South China Institute of Botany Gets Grant of Key Program from Natural Science Foundation of China on Forest Transpiration
With previous projects funded by Natural Science Foundation of China (NSFC), Chinese Academy Science Knowledge Innovative Program and Natural Science Foundation of Guangdong Province, the Research Group of Ecosystem Physiology, headed by Prof. ZHAO Ping, has conducted research on plantation water use and H2O/CO2 exchange fluxes between forest canopy and atmosphere. This year they applied and successfully won a grant of key program from NSFC based on the long-term research effort. The coming new fund will mainly focus on the coordinated regulation of forest transpiration with special references to vegetation restoration and global warming.
Climate warming alters the rainfall pattern at local scales. Meanwhile the large area re-vegetation inevitably causes impact on local water budget. How forests regulate transpiration in order to adapt to the new distribution pattern of water and to maintain effective water use is a pressing issue needing to be addressed. The response of canopy stomatal conductance (Gs), a determinant for efficiency of forest transpiration, to evaporative demand is affected by tree hydraulic architecture. Because of the complexity of forest canopy, the vapor exchange between forest and atmosphere is in most cases decoupled. Therefore it could hardly describe the regulation of water flux accurately if only based on stomatal changes.

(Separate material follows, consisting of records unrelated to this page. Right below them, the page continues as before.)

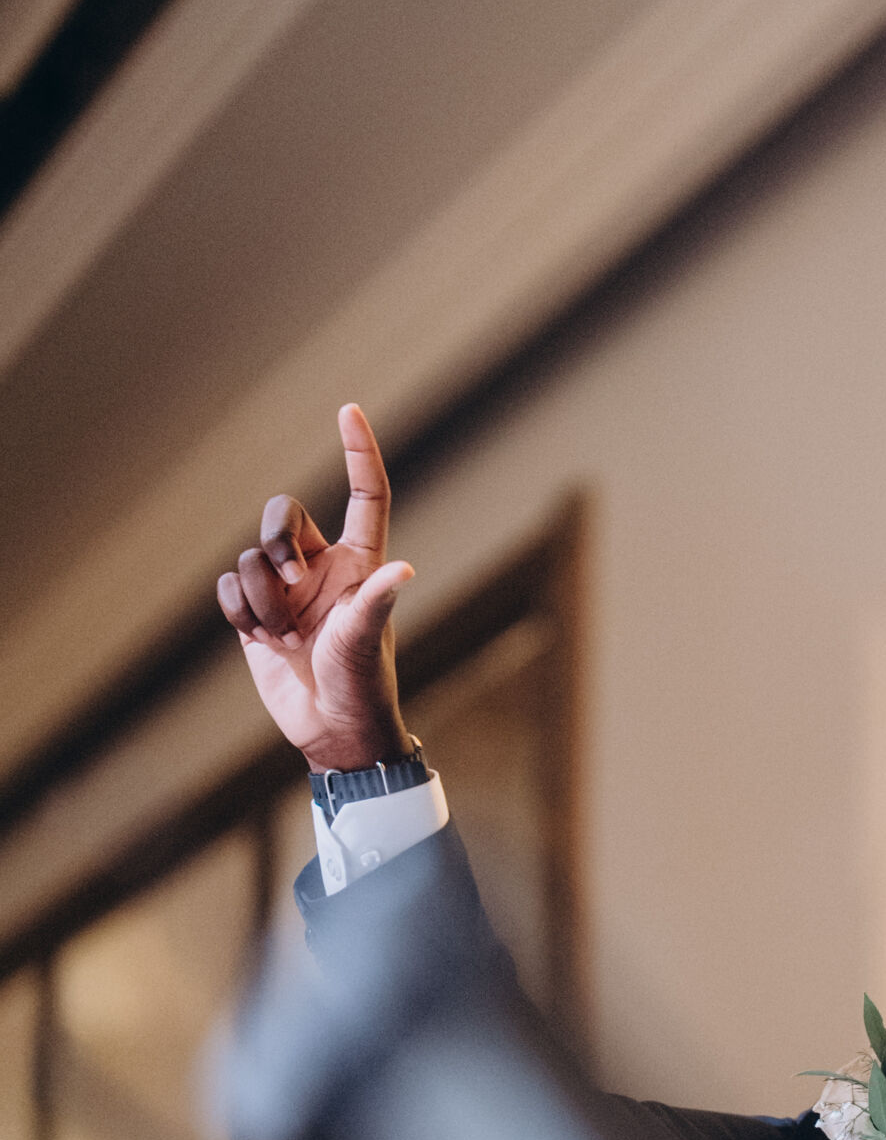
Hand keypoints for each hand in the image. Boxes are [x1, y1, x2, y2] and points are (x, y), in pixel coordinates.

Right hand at [216, 405, 414, 771]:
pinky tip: (260, 640)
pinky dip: (238, 609)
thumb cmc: (363, 684)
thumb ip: (376, 601)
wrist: (332, 730)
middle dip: (277, 537)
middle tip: (293, 581)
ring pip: (250, 558)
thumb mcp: (367, 640)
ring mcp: (286, 590)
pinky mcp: (255, 614)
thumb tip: (403, 569)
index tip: (349, 409)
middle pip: (283, 513)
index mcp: (360, 562)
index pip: (364, 494)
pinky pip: (228, 586)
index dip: (358, 452)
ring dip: (261, 597)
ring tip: (286, 637)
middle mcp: (322, 567)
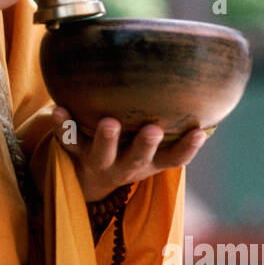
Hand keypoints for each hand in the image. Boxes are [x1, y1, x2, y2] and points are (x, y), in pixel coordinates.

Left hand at [51, 106, 207, 202]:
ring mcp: (98, 160)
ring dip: (105, 139)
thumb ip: (173, 123)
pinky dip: (63, 125)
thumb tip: (204, 86)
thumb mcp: (154, 147)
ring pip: (101, 154)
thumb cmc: (131, 150)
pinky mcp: (74, 152)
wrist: (89, 179)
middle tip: (152, 129)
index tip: (198, 132)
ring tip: (108, 122)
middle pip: (136, 159)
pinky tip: (59, 109)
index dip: (187, 148)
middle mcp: (126, 165)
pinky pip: (66, 140)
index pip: (174, 159)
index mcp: (150, 162)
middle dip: (144, 145)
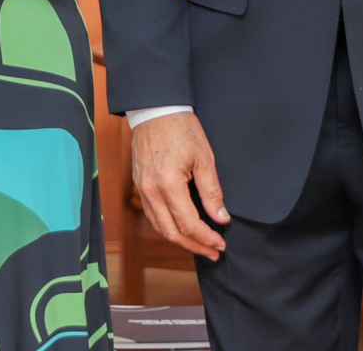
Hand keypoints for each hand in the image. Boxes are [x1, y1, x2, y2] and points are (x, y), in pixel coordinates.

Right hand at [130, 111, 229, 259]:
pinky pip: (152, 214)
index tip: (221, 243)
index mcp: (168, 185)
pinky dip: (167, 226)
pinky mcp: (140, 184)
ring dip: (180, 239)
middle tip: (213, 252)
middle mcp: (151, 191)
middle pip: (172, 232)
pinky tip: (180, 228)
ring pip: (160, 227)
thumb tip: (221, 217)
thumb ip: (212, 191)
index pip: (189, 224)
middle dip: (194, 246)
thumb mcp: (204, 158)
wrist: (155, 110)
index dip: (207, 237)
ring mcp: (142, 189)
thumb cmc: (181, 128)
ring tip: (200, 245)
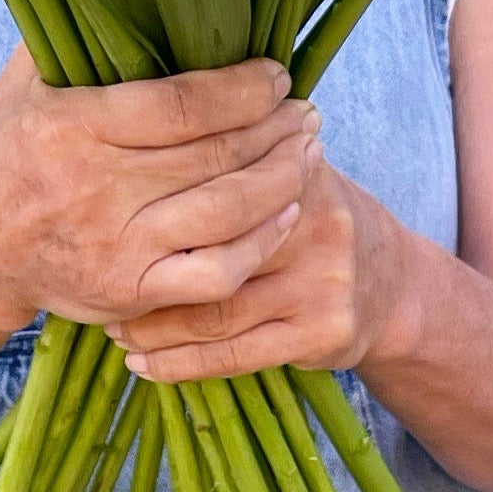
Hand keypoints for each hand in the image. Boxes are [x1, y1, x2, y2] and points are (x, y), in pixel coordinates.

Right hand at [0, 51, 325, 335]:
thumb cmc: (3, 150)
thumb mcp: (20, 81)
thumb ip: (70, 30)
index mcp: (71, 126)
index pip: (181, 105)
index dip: (243, 89)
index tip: (275, 74)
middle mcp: (95, 189)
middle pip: (214, 155)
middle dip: (276, 128)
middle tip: (307, 108)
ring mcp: (115, 249)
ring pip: (226, 213)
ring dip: (283, 178)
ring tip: (309, 149)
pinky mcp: (129, 294)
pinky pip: (215, 275)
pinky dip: (260, 243)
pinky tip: (285, 212)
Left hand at [105, 163, 406, 385]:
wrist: (394, 286)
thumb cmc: (310, 222)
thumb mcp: (288, 173)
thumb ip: (232, 157)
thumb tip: (133, 126)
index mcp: (295, 169)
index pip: (214, 183)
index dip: (154, 206)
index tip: (104, 220)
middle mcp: (312, 221)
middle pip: (211, 249)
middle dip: (147, 273)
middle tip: (99, 284)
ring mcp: (322, 280)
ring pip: (217, 311)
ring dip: (155, 327)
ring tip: (114, 330)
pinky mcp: (323, 332)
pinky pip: (236, 354)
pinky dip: (182, 364)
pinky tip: (144, 365)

The new project hypothesizes that hydraulic conductance and canopy stomatal conductance of trees jointly control the response of forest water use to evaporative demand in coordination of water potential threshold of tree. To reveal the mechanism of coordinated regulation of forest transpiration by Gs and hydraulic conductance, the leaf gas exchange, sap flow, micrometeorological as well as other environmental factors will be integrated to investigate the decoupling coefficient between canopy and atmosphere. The effect of hydraulic conductance calculated from sap flow and leaf-to-soil water potential gradient on the response sensitivity of Gs to vapor pressure deficit will also be studied. It is expected that research results might help to assess the potential ecological effect of forest on water resource use under the future climate scenarios.